More Louisiana residents will have access to medical marijuana under a significant expansion of the state’s therapeutic cannabis program that Gov. John Bel Edwards has signed into law
BATON ROUGE, La. — More Louisiana residents will have access to medical marijuana under a significant expansion of the state’s therapeutic cannabis program that was signed into law by Gov. John Bel Edwards.
The changes in the law, which take effect in August, allow doctors to recommend medical marijuana for any patient they believe it would help, and remove restrictions on which doctors can recommend cannabis.

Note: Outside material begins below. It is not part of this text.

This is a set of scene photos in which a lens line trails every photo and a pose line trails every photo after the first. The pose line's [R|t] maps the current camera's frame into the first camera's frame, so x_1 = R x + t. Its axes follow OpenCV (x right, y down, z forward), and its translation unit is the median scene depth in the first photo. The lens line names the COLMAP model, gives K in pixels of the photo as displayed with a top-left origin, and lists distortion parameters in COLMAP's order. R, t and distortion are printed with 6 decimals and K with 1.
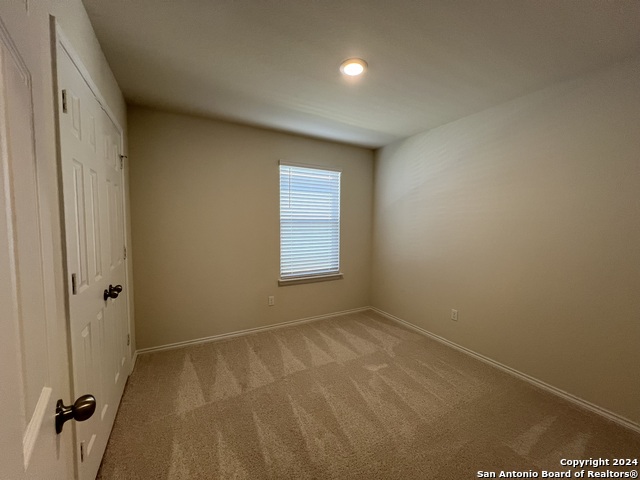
lens RADIAL K [[254.4, 0, 317.9], [0, 254.4, 238.3], [0, 0, 1]] dist [-0.000747, -0.000150]
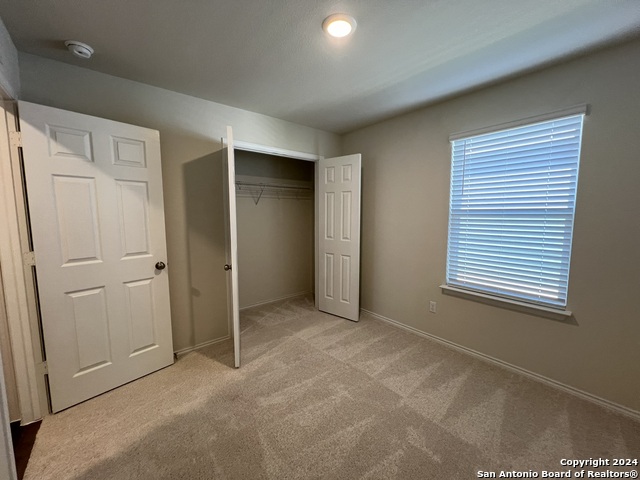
lens RADIAL K [[255.4, 0, 320.0], [0, 255.4, 237.9], [0, 0, 1]] dist [-0.003032, -0.000391]
pose [[0.196696, 0.087006, -0.976596, 0.624723], [-0.061969, 0.995167, 0.076180, -0.028031], [0.978504, 0.045534, 0.201137, 0.504420]]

The state House and Senate agreed to the bill — sponsored by Republican Rep. Larry Bagley of Stonewall, the chairman of the House health committee —- in the regular session that ended June 1. The House voted 75-16 for the measure, while the Senate agreed in a 28-6 vote.
Edwards, a Democrat, announced Monday evening that he had signed the bill into law.
Under a 2015 law and additional changes passed since then, Louisiana allowed cannabis to treat a long list of diseases and disorders including cancer, seizure disorders, epilepsy, glaucoma, post-traumatic stress disorder and Parkinson’s disease.
Bagley’s legislation expands that to include any condition that a doctor “considers debilitating to an individual patient.” In addition, the new law will no longer require doctors to register with and receive authorization from the Louisiana State Board of Medical Examiners to recommend cannabis for patients.
Only the agricultural centers at Louisiana State University and Southern University are authorized to grow cannabis in Louisiana, and only nine dispensaries can provide it to patients. LSU’s grower has been selling products since August, while Southern’s grower hasn’t yet started its sales.
Marijuana can be available in oils, pills, liquids, topical applications and in an inhaler, such as that used by asthma patients — but not in a smokeable form. LSU’s grower currently offers cannabis in a flavored liquid tincture, a bottle containing a dropper to use, but the company has said it intends to expand that to also include dissolving strips taken by mouth.